Money‘s two hosts, Queenie and Casino, introduce themselves to the audience in the Bush’s crowded bar. They claim to be former hedge fund managers who decided to become performance artists after the 2008 crash. They explain that they applied for the Arches new directors award and won £6,000, which they then put on stage and played with.
Tonight, the stakes are higher because we’re paying with £10,000. The audience is divided into two teams (according to numbers of on our tickets). One team follows Queenie (Lucy Ellinson); the other Casino (Brian Ferguson). The next section is part primer on the themes of the show and part chance for the team to prepare for the first round of the competition. After this, we are all reunited in the main auditorium with opposing teams on opposing seating blocks and Rhys Jarman’s garish set strongly evoking a cheesy television game show.
On one side of the stage is a big pile of pound coins (ten thousand of them) and a security guard hovering in the wings, which, Queenie and Casino explain, is part of the agreement with the insurance company for having this much money on stage. The game involves the teams competing against each other in various fun, silly activities but also betting on their own representative and agreeing on the level of risk they want to engage in. From a game play perspective, it’s well done. We are introduced to a game play element and that is then expanded upon and combined with other elements that we have discovered. By the final round, both teams were going all in and betting didn’t necessarily have to be team-loyal any longer. What builds up is a simple but effective metaphor/synecdoche for how hedge funds spread their risk and the nature of the risks they take. Running alongside this though, the rounds are interspersed with Queenie and Casino’s own story.

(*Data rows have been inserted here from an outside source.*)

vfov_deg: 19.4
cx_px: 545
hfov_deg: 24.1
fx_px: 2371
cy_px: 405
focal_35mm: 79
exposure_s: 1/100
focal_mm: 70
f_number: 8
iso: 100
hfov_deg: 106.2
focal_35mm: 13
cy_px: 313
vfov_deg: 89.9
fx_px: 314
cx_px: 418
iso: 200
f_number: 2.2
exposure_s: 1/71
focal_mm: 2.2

These scenes exist within an entirely different register and we are already about a third of the way through the show before the story begins so it takes a moment to adjust to this additional element of the evening. One aspect of the show does feed into the other though. Without giving too much away, whoever is the loser in the game show also loses out in Queenie and Casino’s story of financial risk-taking. The idea is that they predicted the US sub-prime mortgage crisis and the effect this might have and decided to make it work to their own advantage. By taking part in the game, by wanting to win, we are complicit in the processes that have led both characters to the miserable state they find themselves in by the end of the show.

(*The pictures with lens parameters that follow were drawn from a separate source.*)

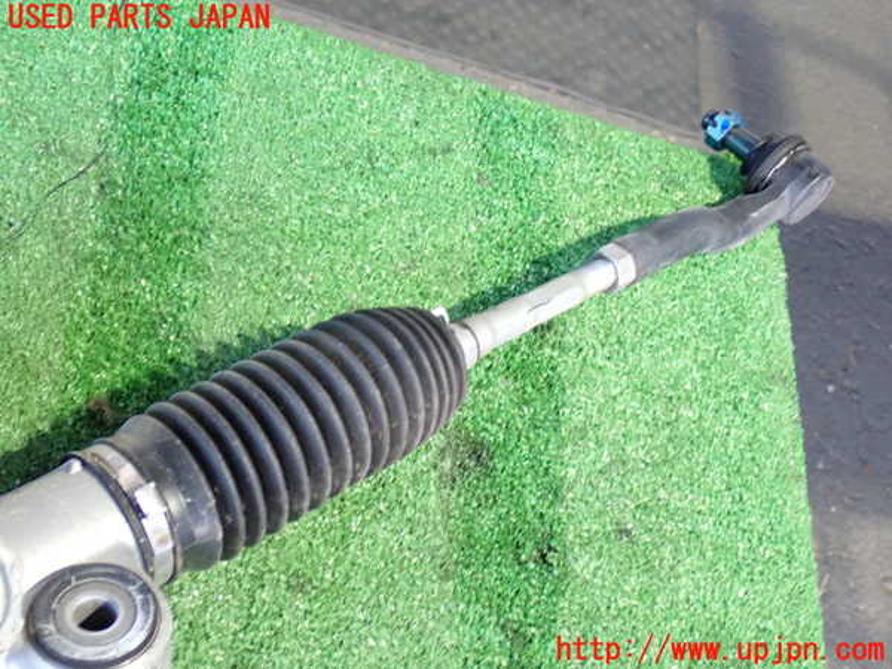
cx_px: 446
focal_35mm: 54
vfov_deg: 27.0
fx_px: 1391
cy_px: 334
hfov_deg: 35.5
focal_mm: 9.65
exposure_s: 1/15
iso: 800
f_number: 3.3
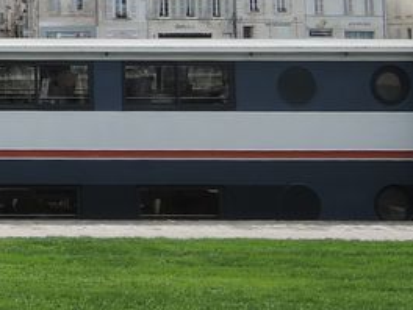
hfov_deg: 18.8
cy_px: -53
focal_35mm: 91
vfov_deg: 15.7
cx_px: -221
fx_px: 1086
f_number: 2.8
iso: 80
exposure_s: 1/640
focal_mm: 5.1
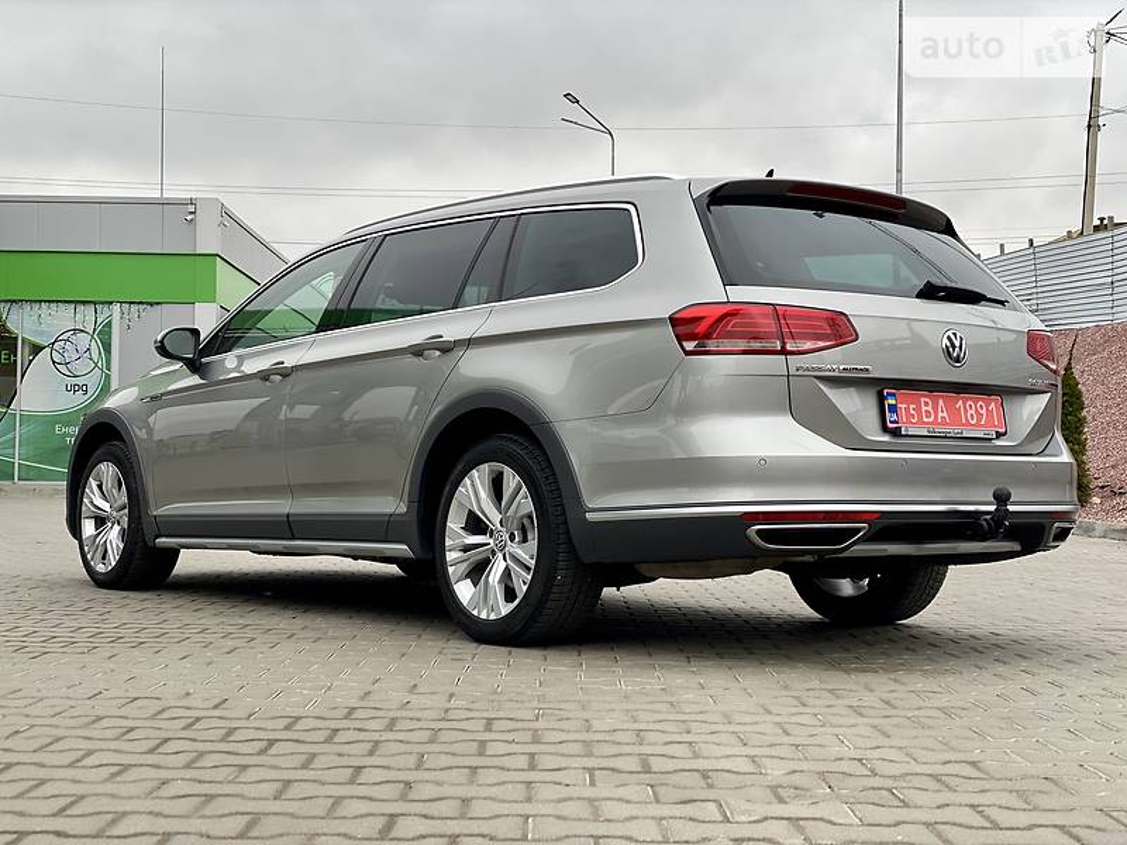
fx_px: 1693
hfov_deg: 36.8
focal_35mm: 52
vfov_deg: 28.0
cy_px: 422
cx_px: 564
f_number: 2
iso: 20
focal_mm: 6
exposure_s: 1/122
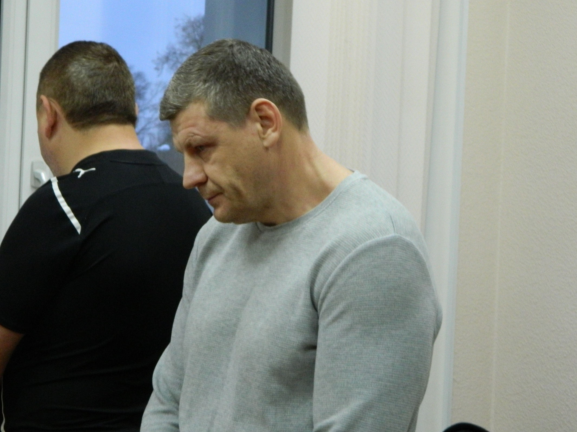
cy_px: 207
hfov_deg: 19.2
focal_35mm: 102
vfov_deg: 14.5
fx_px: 1700
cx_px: 234
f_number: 4.2
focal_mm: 15.1
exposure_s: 1/50
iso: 400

It’s an interesting experiment in audience interaction but a limited one. The two elements of the piece don’t feel as integrated as they might have been. The rounds of the game and the scenes that follow or precede them are following different trajectories so there’s no sense of the two working together toward a common goal or effect. The more we learn about the two characters, the more we see them as distinct; the more we see them as individuals, the products of their backgrounds as well as their cultural and historical moment, the harder it becomes to buy the idea of their fates being decided by the toss of a coin. Casino’s the maths genius from a working class background, the one whose worked out the numbers; Queenie’s the entitled but driven posh girl who Casino comes to at the start asking to be given a chance to explain his theories to her.
If you’ve seen Enron, it’s not dissimilar to the relationship between Jeffrey Skilling and Andy Fastow (which is always basically Faust and Mephistopheles). There’s a clear dynamic there and that has to be there to for the scenes to work dramatically but the problem is that dynamic than undermines the idea that either of them could lose out in the end. Surely the levels of risk they are willing to take, how far they will push their luck, are entirely connected with who they are as individuals.
The way in which these two elements pull away from each other is one of the big challenges of combining game play with storytelling and something that Money doesn’t quite get to grips with. Duffy says in her introduction to the play-script that the show hopes to ask: “What do we want and need money to be?” It’s an important question and one that the show certainly touches upon but it doesn’t feel that either element (game or show) actually explores the question in depth either through drama or play. Instead, it remains at a level of philosophy and theory and, by the end, when we are reminded that “we make money [“¦] literally” and therefore we can “make it better”, it’s easier to agree with the logic of the argument than to feel that we’ve seen that potential demonstrated.